城砦外郭の兵溜まりには本城や内郭の様な密封型の「蓋」がなく、

防壁と内郭城壁に囲まれた僻地となっていた。

そして「傍目」にあたる存在がこの兵の成り行きを

注視している可能性、いやほぼ確たる事実を示唆してみせた。



「奸知公爵か……」



チェルニーが遂にその名を口にした。

今やその場の誰もが同様の見解を持っていた。


「意図は不明ですが、恐らくは」


セラエノは僅かに頷いてみせた。


「泳がせるのか?」


ローディスはその様に問いかけ、


「危険だな」


オッピドゥスはそのように述べた。

それを受けセラエノは


「現状我々にできるのは、あちらに飽きられぬよう

 善戦することだけです。
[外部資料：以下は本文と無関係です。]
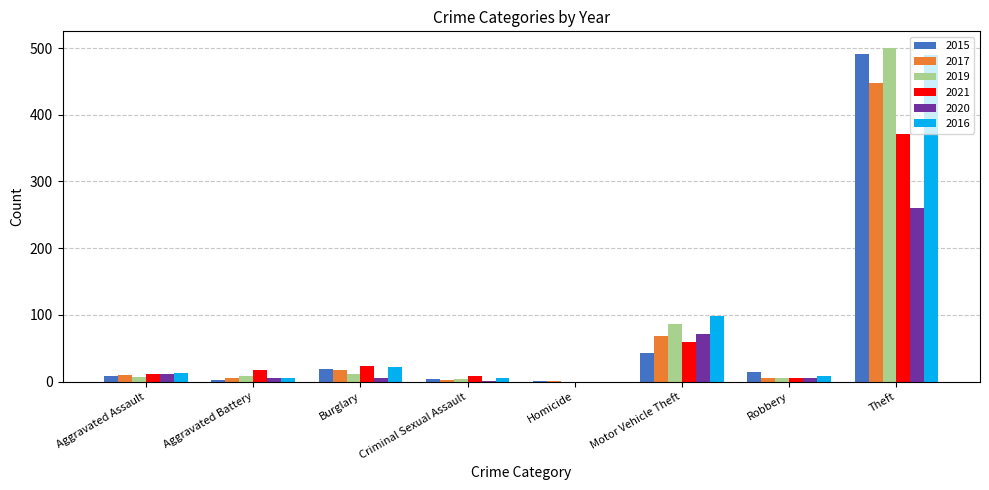

What is the approximate value of 2017 at Motor Vehicle Theft?

69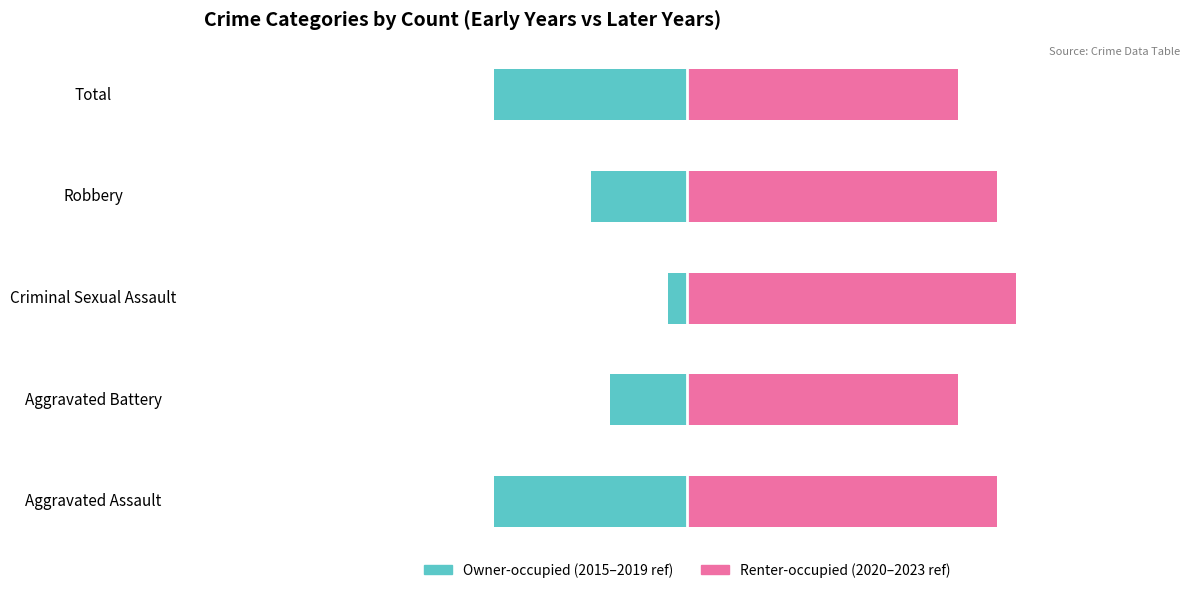

What is the difference between the second highest and second lowest values in the Renter-occupied series?

2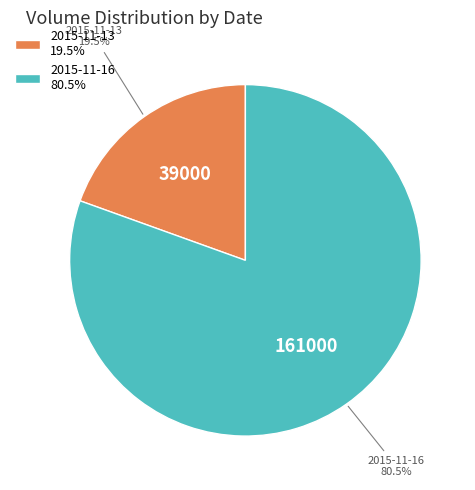

Approximately how many times larger is the value at 2015-11-13 compared to 2015-11-16?

0.2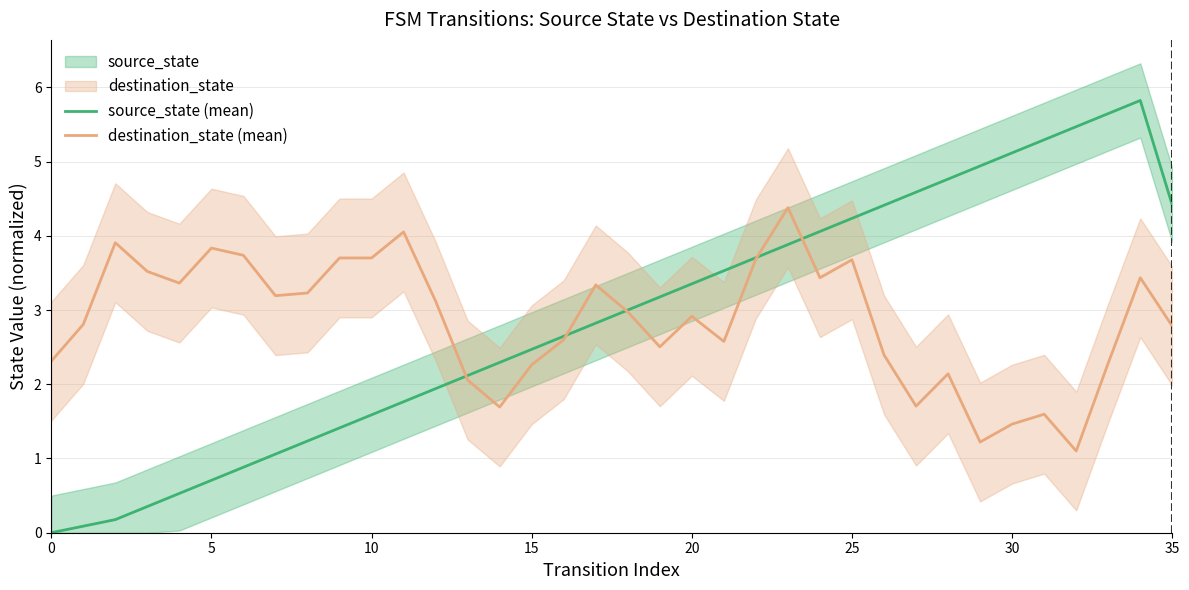

Does the chart display data point markers on the line(s)?

No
敢えて罠に掛かった上で裏を掻く、

 くらいの事は、やってみせねばならないでしょうね……」


と懊悩をよぎらせ静かに語った。


「成程ね…… 動くとすれば深夜、

 えんたけなわみぎりに、というところかな」


ブークは額を押さえつつそのように述べた。


けだしかり」


セラエノは頷き肯定した。


「一個小隊程割いておくか」


「ならうちの教導隊にやらせよう」


「うむ、頼むオッピ」


チェルニーの言にオッピドゥスが応じ、

宴後の拠点攻略のため予備にまわしていた

城砦騎士ルメール以下第一戦隊教導隊を

この新兵に関わる諸事の対応にあてることとした。


「まったくロクでもない相手だな。奸知公爵とやら」


「えぇ、そうですね…… 何を考えているのやら」


ローディスやブークの嘆息にその場の皆が賛同し、

残る諸事をさらりと打ち合わせた後、臨時の軍議は終了した。